We’ve recently had the privilege to participate in some scintillating conversations that covered topics from parental discipline to adoption of singles to consumption of alcohol to gay rights to the definition of communion to the authority of the institutional church to define its visible members. I, of course for those of you who know me well, responded with more heart than thought and have therefore spent the following time rehashing and reexamining the various topics. My reflection revealed that the unequivocal undercurrent that flowed through the entire controversial gamut was the question, What is love? It personified itself in various forms like: What is the best discipline of a loving parent to their disobedient child? How do we represent Christ to the non-Christian and homosexual communities? Is it more loving to leave a child in poverty and destitution or place them in a house of plenty and sin? How do we stand for the gospel and its necessary truths while being in the world?
While these conversations were almost exclusively held in an American context, I see them with different faces, but the same soul in our ministry here. How do we hold people accountable to monogamy and soberness in a loving, godly way? As employers, how do we give grace and justice as Christ would? As missionaries, how are we representing Christ in a bold, obvious, gentle manner?
In my reflections the one foundation I have returned to again and again is that God is love (1 John 4:7). Therefore, whenever we talk about the definition of love, we are required to return to what we know of God’s character and actions in order to inform us on its intended personification in ourselves.
Let us look to the person of Christ. We have many examples of his gentle care for his children, his grace toward society’s rejects, and his unprecedented self-sacrifice. There is the Samaritan woman at the well with whom he not only speaks, but also draws back from the abyss of loose conduct. There are the children he welcomes to himself in spite of his disciples. The very group of men he chooses to surround himself with are society’s scoundrels and peasants. Again and again he eats with sinners and tax collectors. He calls Zaccheus down from the tree and feeds his flock with the bread of miracles. Even in his penultimate act, he grants paradise to the criminal crucified by his side. Then of course, his crucifixion for the sins of the world.
These were not his only acts. Conversely, Christ was not afraid to call society’s leadership to task or reprimand his own disciples for their sinful conduct. When he entered the temple in Jerusalem and saw the rampant avarice, he did not think to himself “I better be fetchingly nice and then they will stop this sin.” No, he turned the tables casting out the defilers in a very public shaming fashion. When the Pharisees and Sadducees came to hear and question him, Christ did not hope to become close friends to them so that when they asked he could acknowledge their sinful lifestyle. No, he denounced them openly as hypocrites, vipers, white washed tombs and prophesied that the kingdom had been taken from them because of their rebellion. He even turned away a follower who professed to have kept the entire law, but was unwilling to let go of his wealth. Then we look to his closest friends, the disciples, Christ rebuked them telling Peter, “Get behind me, Satan!” when his advice was not in line with God’s eternal plan. These examples are not the typical passive and gentle Jesus that we have become accustomed to imagining, yet they are Jesus nonetheless.
In all this, we must remember that our foundation is that Christ is love.
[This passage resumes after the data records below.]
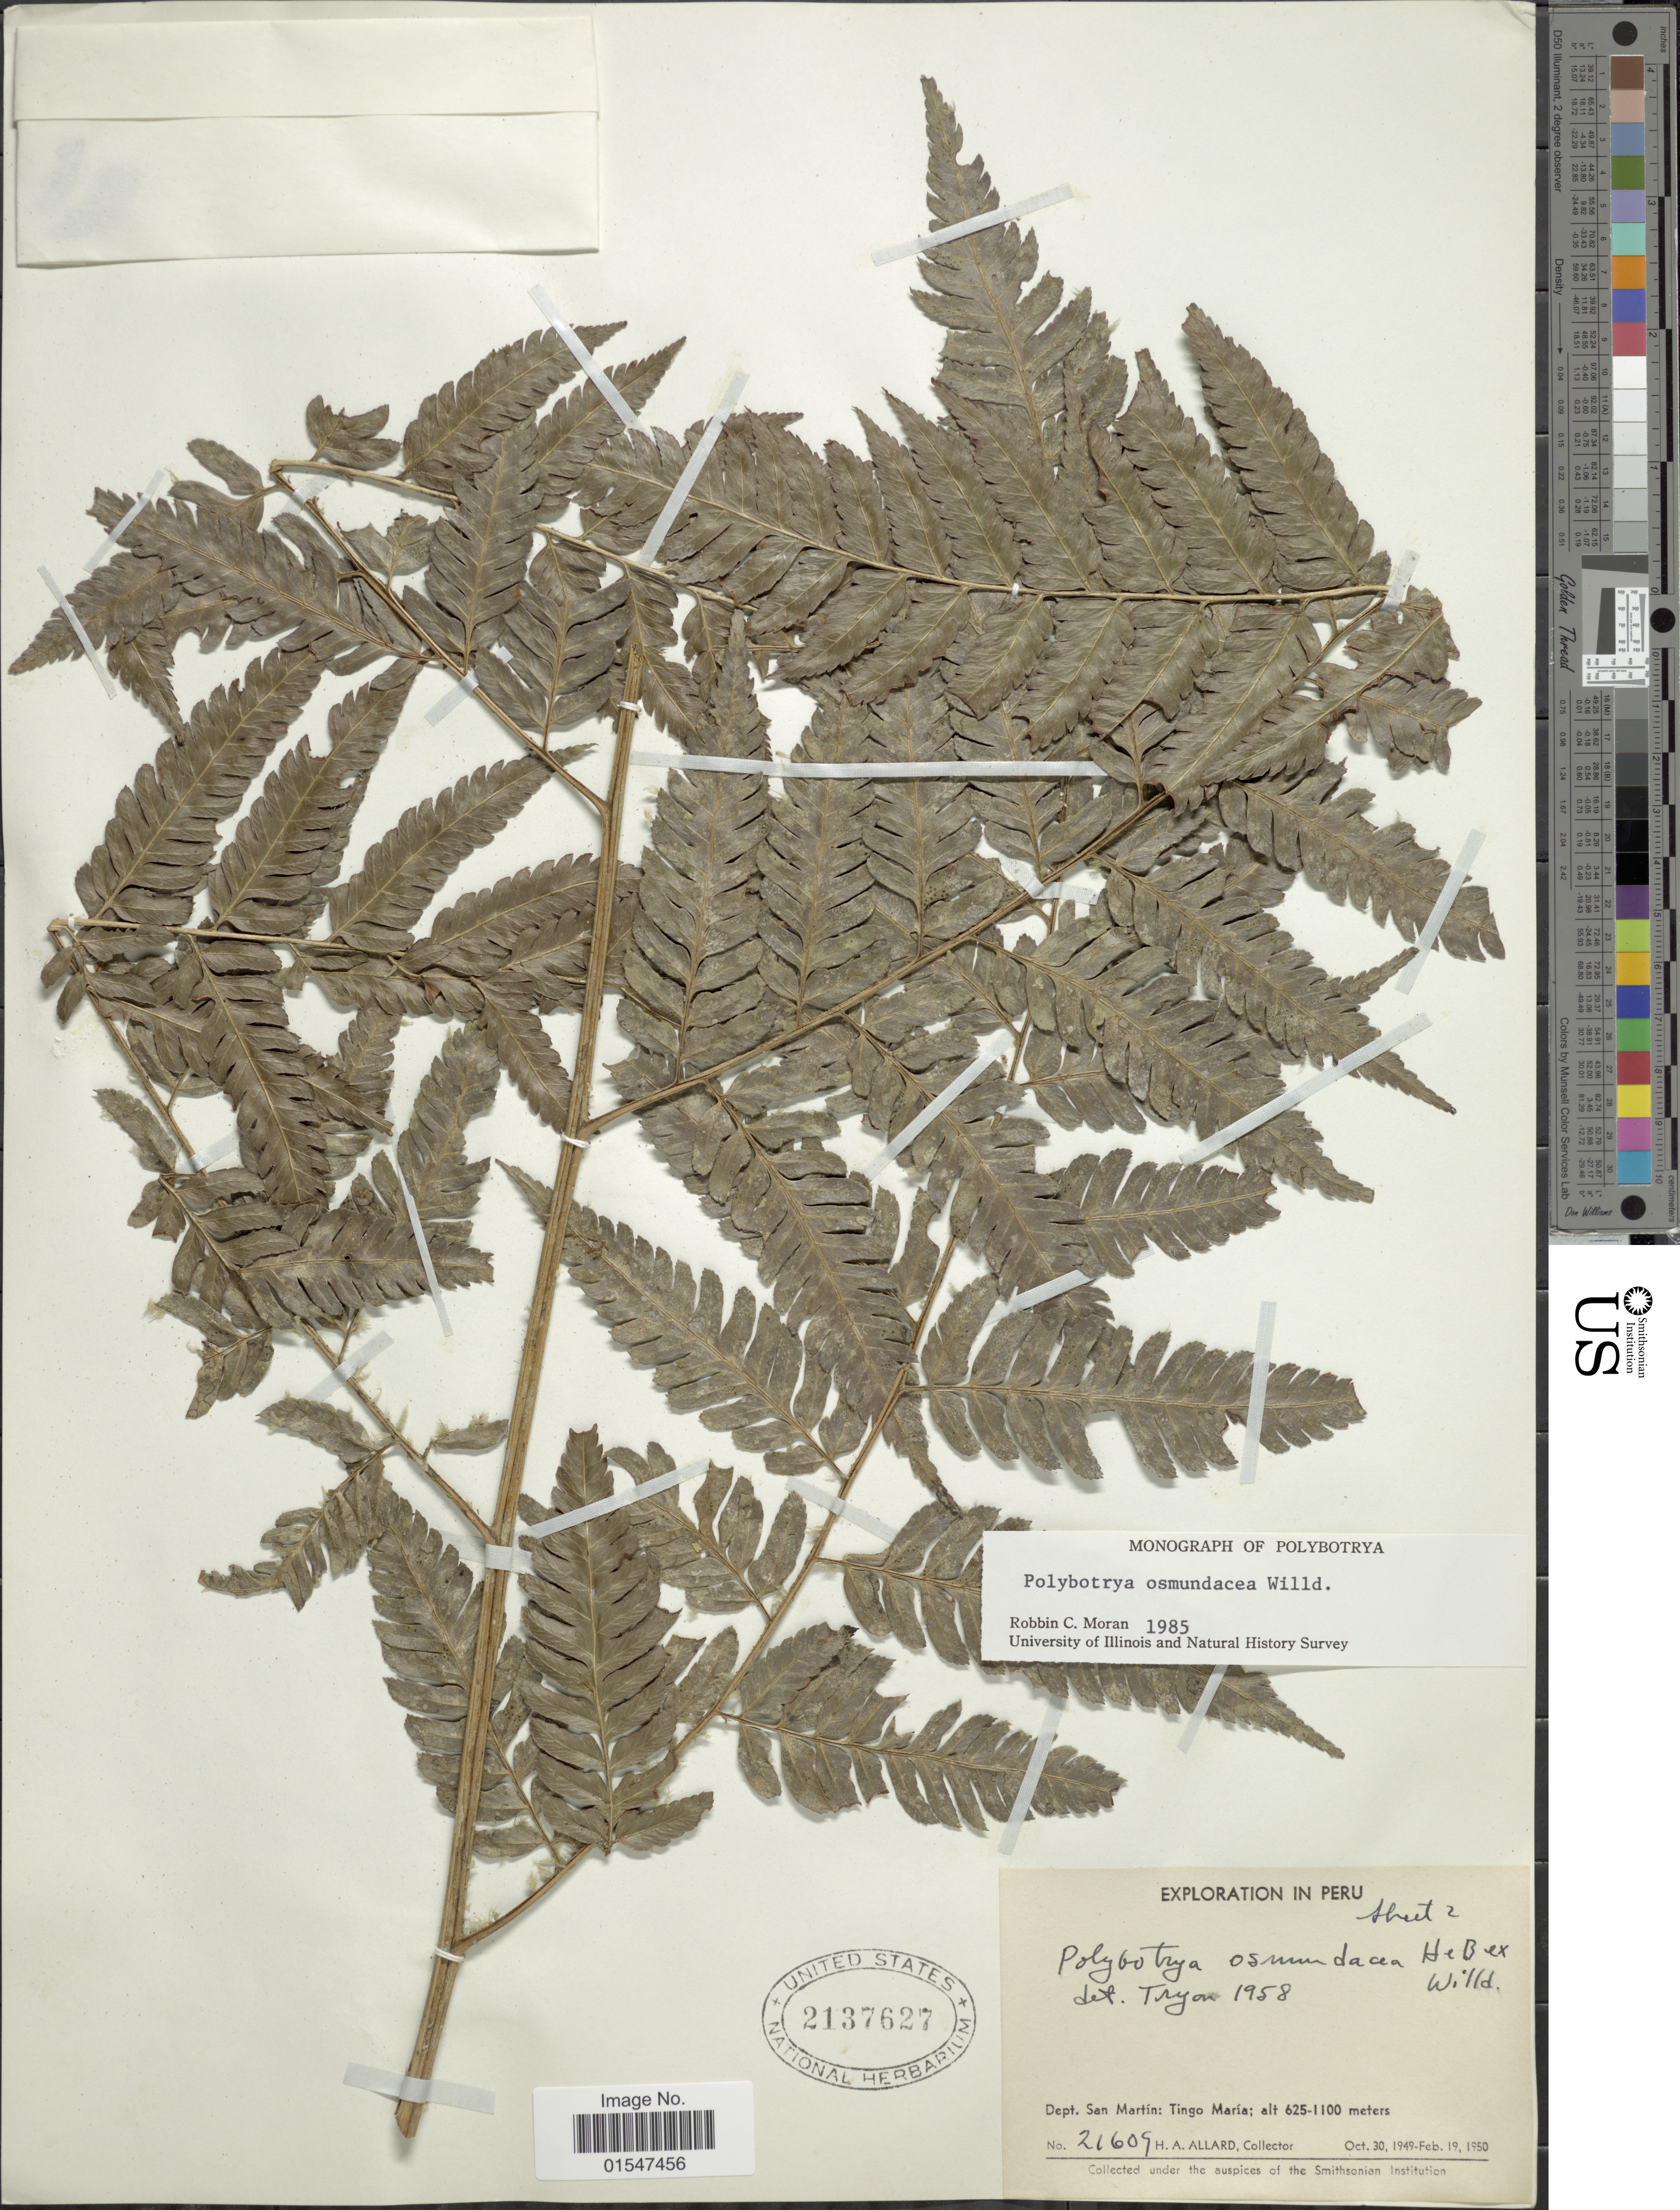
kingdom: Plantae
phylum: Tracheophyta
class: Polypodiopsida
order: Polypodiales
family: Dryopteridaceae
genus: Polybotrya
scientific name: Polybotrya osmundacea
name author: Humb. & Bonpl. ex Willd.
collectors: H. A. Allard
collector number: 21609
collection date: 1949-10-30/1950-02-19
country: Peru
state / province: San Martín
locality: Tingo María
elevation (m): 625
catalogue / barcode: US 2137627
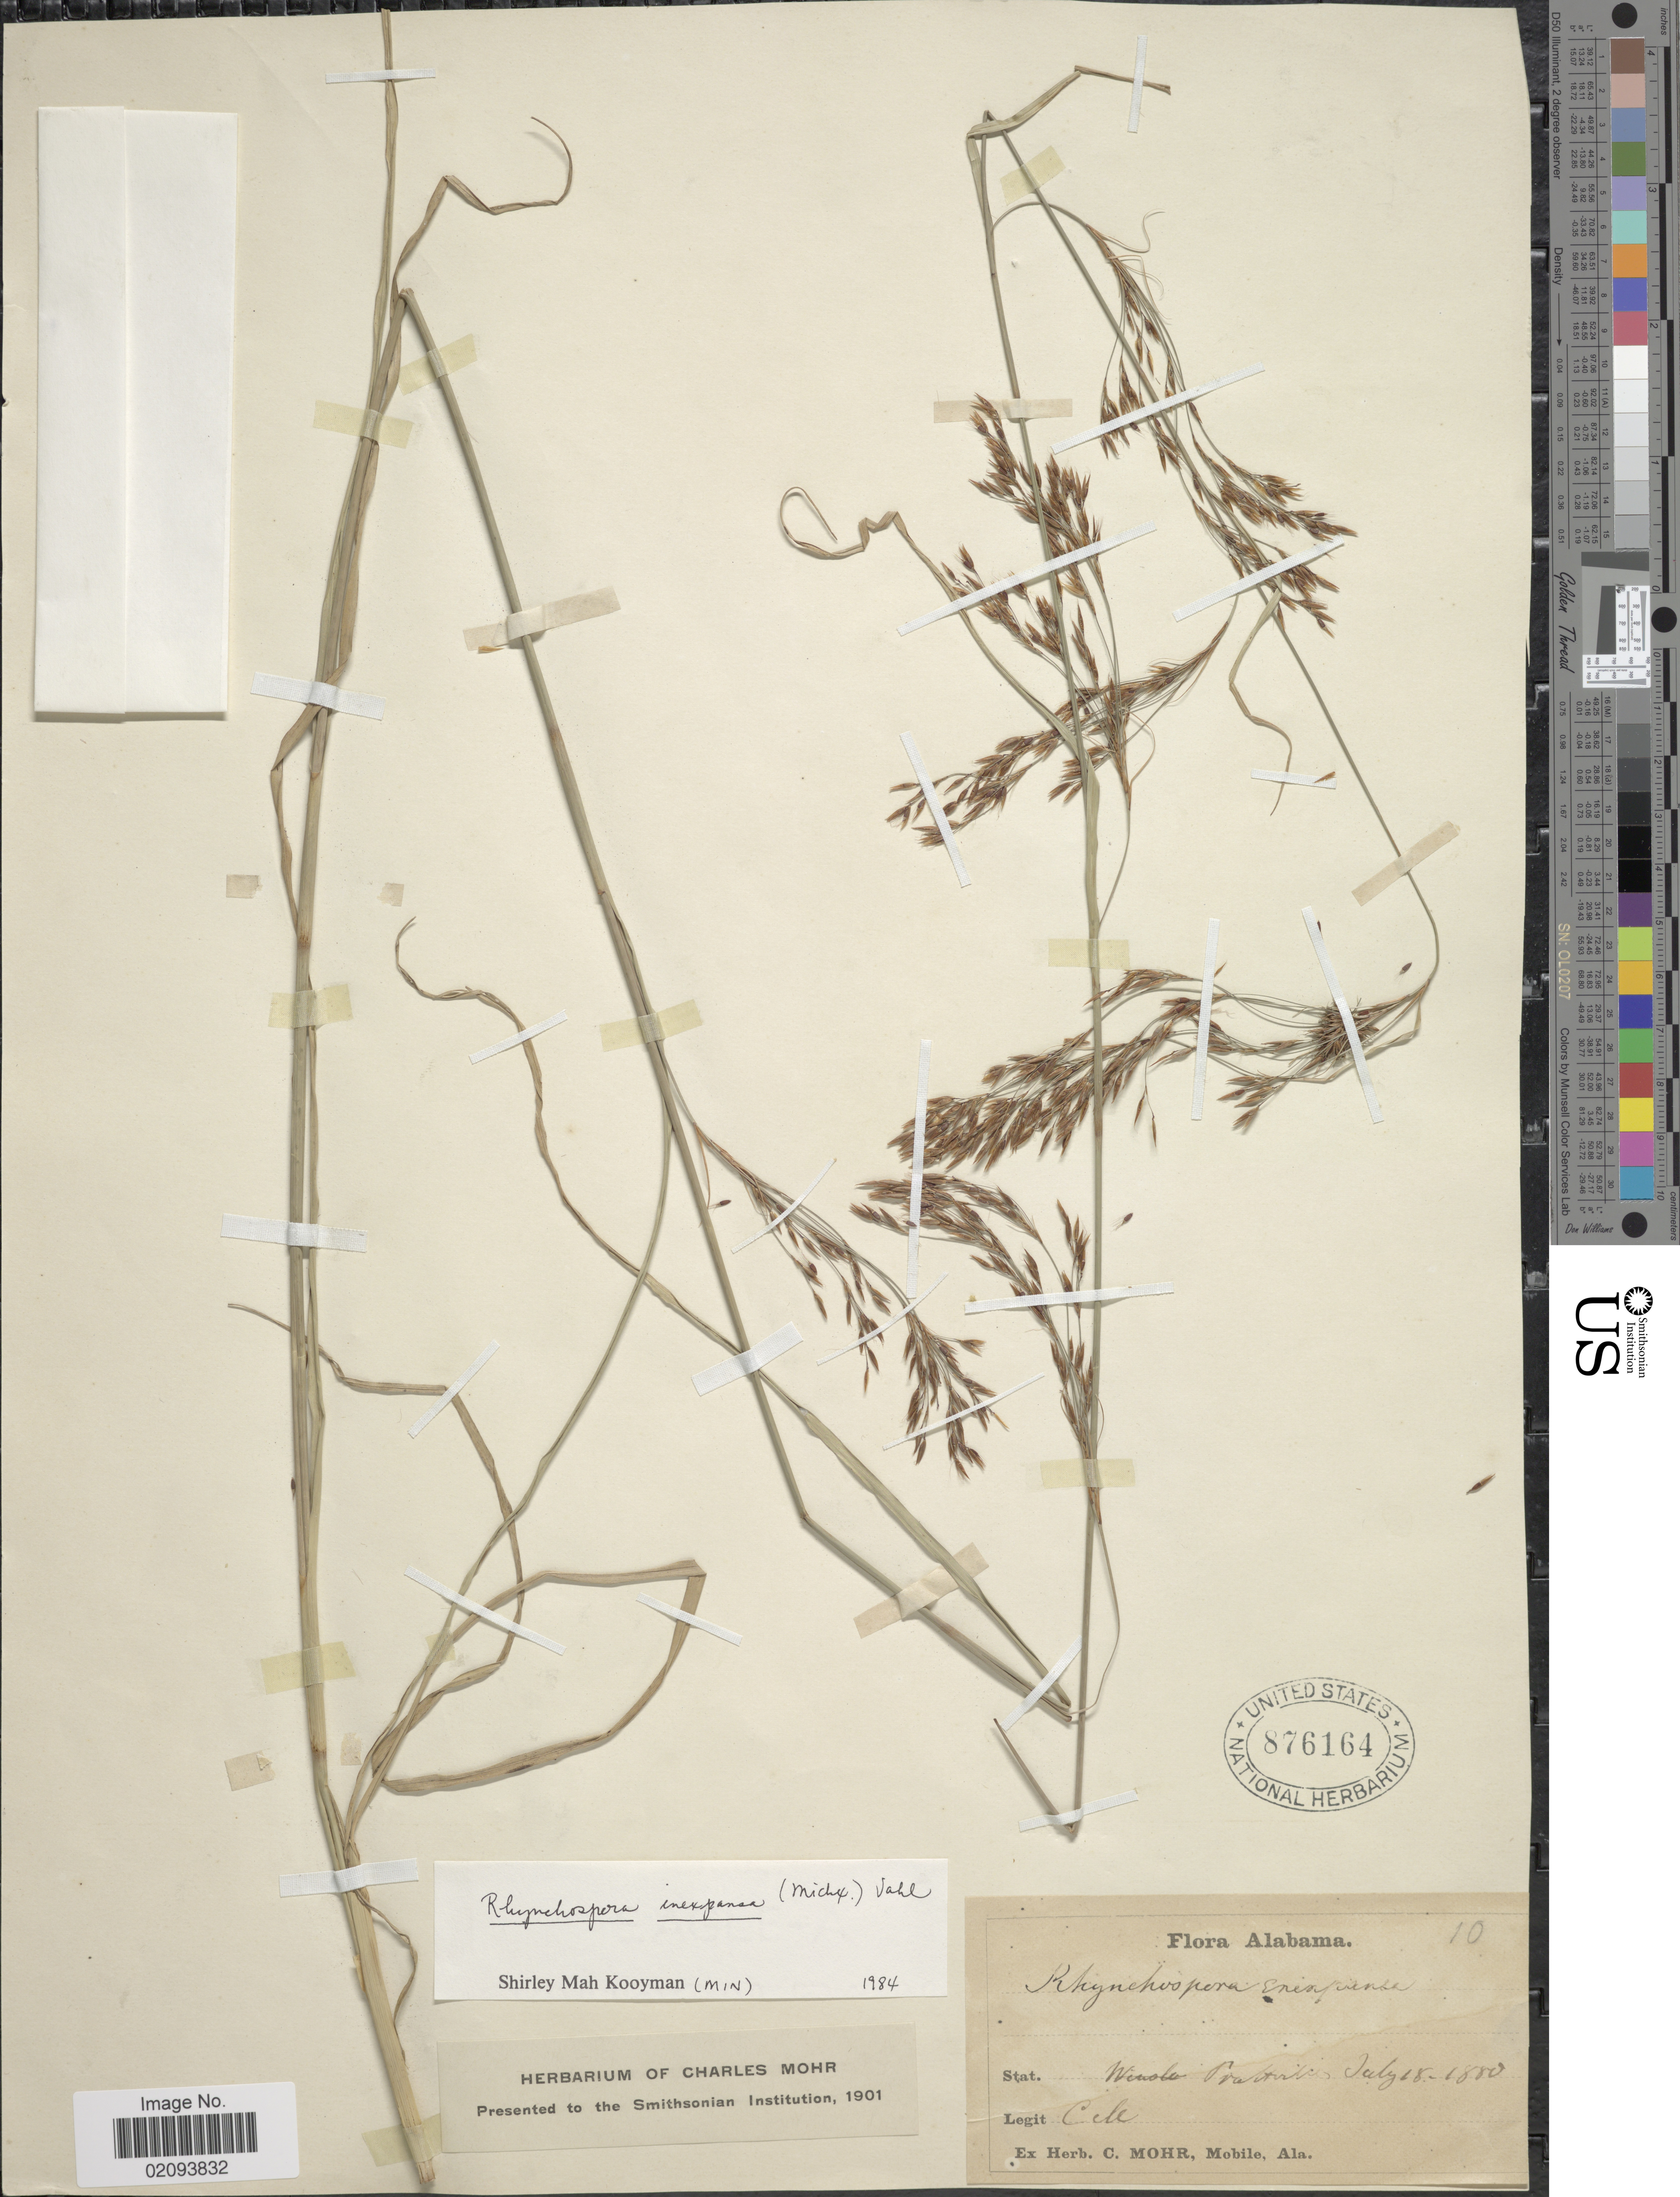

Therefore, whether it be blessing children or hailing the Pharisees as hypocrites he is acting in love. He cannot act against his character. In both the gentle and the rough, this is the Christ to whom we cling. This is the love by which we are called to live. A love that seeks the best for the beloved, in times of comfort and accountability. A love that forgives and welcomes every repentant heart. A love that does not shy from the heinous truth of sin. May we be so blessed as to understand it more intimately everyday.